Here, I recently went through this ‘Input cached tokens’ in my chat completions api…
What is the cached tokens exactly? Is the api caching the entire input tokens for retaining the context in every request? or is it caching the input prompt tokens alone??
I haven’t read exactly how it works at OpenAI, but I imagine it functions similarly to DeepSeek, where I’ve studied more details. It seems that during the “INPUT digestion” performed by the LLM model (or perhaps in an earlier tokenization layer?), there’s an initial pre-processing stage that doesn’t need to be repeated every time a new user or assistant message is added WITHIN THE SAME CONVERSATION, because this “pre-processed” information can be preserved (this is what gets cached).

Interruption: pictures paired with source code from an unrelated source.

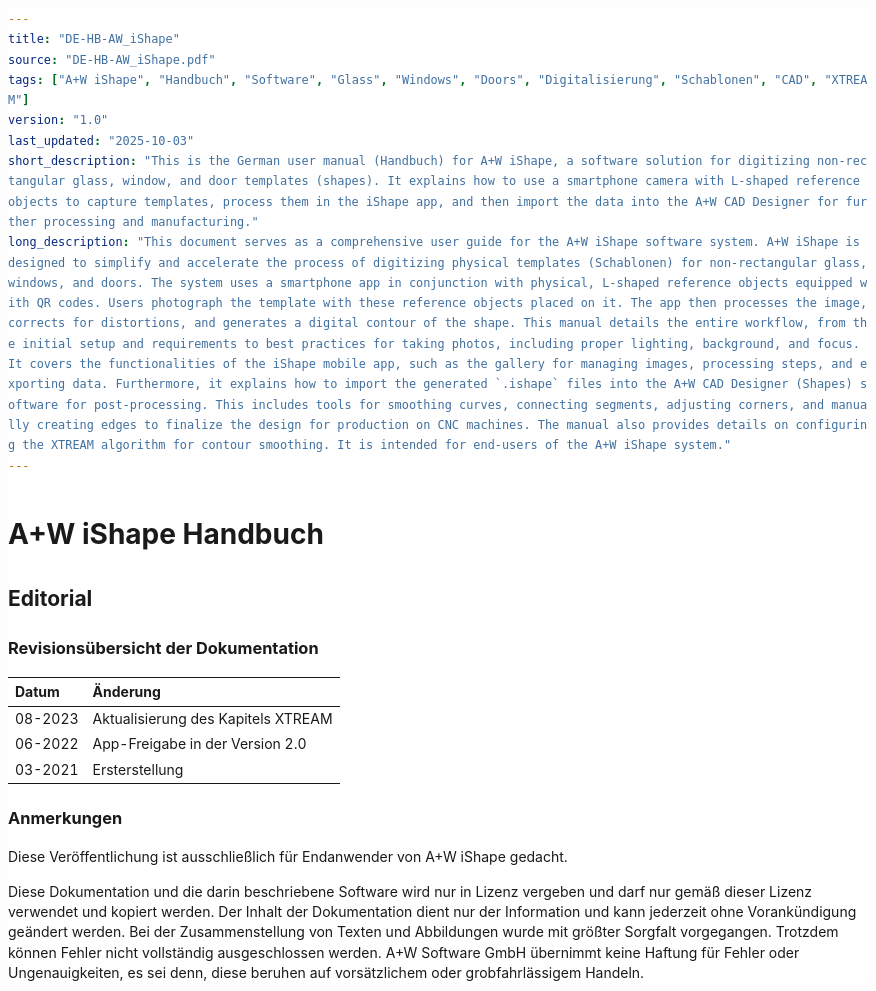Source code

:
 ```yaml
---
title: "DE-HB-AW_iShape"
source: "DE-HB-AW_iShape.pdf"
tags: ["A+W iShape", "Handbuch", "Software", "Glass", "Windows", "Doors", "Digitalisierung", "Schablonen", "CAD", "XTREAM"]
version: "1.0"
last_updated: "2025-10-03"
short_description: "This is the German user manual (Handbuch) for A+W iShape, a software solution for digitizing non-rectangular glass, window, and door templates (shapes). It explains how to use a smartphone camera with L-shaped reference objects to capture templates, process them in the iShape app, and then import the data into the A+W CAD Designer for further processing and manufacturing."
long_description: "This document serves as a comprehensive user guide for the A+W iShape software system. A+W iShape is designed to simplify and accelerate the process of digitizing physical templates (Schablonen) for non-rectangular glass, windows, and doors. The system uses a smartphone app in conjunction with physical, L-shaped reference objects equipped with QR codes. Users photograph the template with these reference objects placed on it. The app then processes the image, corrects for distortions, and generates a digital contour of the shape. This manual details the entire workflow, from the initial setup and requirements to best practices for taking photos, including proper lighting, background, and focus. It covers the functionalities of the iShape mobile app, such as the gallery for managing images, processing steps, and exporting data. Furthermore, it explains how to import the generated `.ishape` files into the A+W CAD Designer (Shapes) software for post-processing. This includes tools for smoothing curves, connecting segments, adjusting corners, and manually creating edges to finalize the design for production on CNC machines. The manual also provides details on configuring the XTREAM algorithm for contour smoothing. It is intended for end-users of the A+W iShape system."
---
```


# A+W iShape Handbuch

## Editorial

### Revisionsübersicht der Dokumentation

| Datum | Änderung |
| :--- | :--- |
| 08-2023 | Aktualisierung des Kapitels XTREAM |
| 06-2022 | App-Freigabe in der Version 2.0 |
| 03-2021 | Ersterstellung |

### Anmerkungen

Diese Veröffentlichung ist ausschließlich für Endanwender von A+W iShape gedacht.

Diese Dokumentation und die darin beschriebene Software wird nur in Lizenz vergeben und darf nur gemäß dieser Lizenz verwendet und kopiert werden. Der Inhalt der Dokumentation dient nur der Information und kann jederzeit ohne Vorankündigung geändert werden. Bei der Zusammenstellung von Texten und Abbildungen wurde mit größter Sorgfalt vorgegangen. Trotzdem können Fehler nicht vollständig ausgeschlossen werden. A+W Software GmbH übernimmt keine Haftung für Fehler oder Ungenauigkeiten, es sei denn, diese beruhen auf vorsätzlichem oder grobfahrlässigem Handeln.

As a result, especially in longer conversations, you notice a significant boost in response speed and processing efficiency! So much so that some providers charge HALF THE PRICE for “tokens retrieved from the cache”!!!
To put it another way, in non-technical terms: these “LLM systems” avoid re-processing (is it tokenization?) the INPUT EVERY TIME and instead efficiently check if the start of what you send in each API call has already been sent before, retrieving the previously processed portion. This way, in such calls, the initial part of the “INPUT tokens” is fetched from cache, while new tokens are generated for the first time and then added to the cache for the next call.
I, too, was left scratching my head the first time I heard about cached input tokens, hehehe.
I assume that in the future, providers (i.e., OpenAI, DeepSeek, etc.) will standardize pricing and average the value of INPUT tokens. In fact, many providers are already SIMPLIFYING pricing by standardizing the value of INPUT and OUTPUT tokens. In my opinion, they ought to unify and streamline these calculations unless they want the system to become frustratingly impractical. Honestly, the same goes for ChatGPT’s user interface-it’s getting more convoluted by the day instead of simpler. Don’t even get me started on usage limit policies!
Especially the largest providers (and OpenAI is THE largest) should calculate their costs and offer balanced, straightforward pricing and easy-to-understand terms. Frankly, that’s my humble opinion. I don’t know who’s in charge of these “details” at the company, but they seem like total geeks. They need a STRONG marketing and PRODUCT lead to smooth out these issues.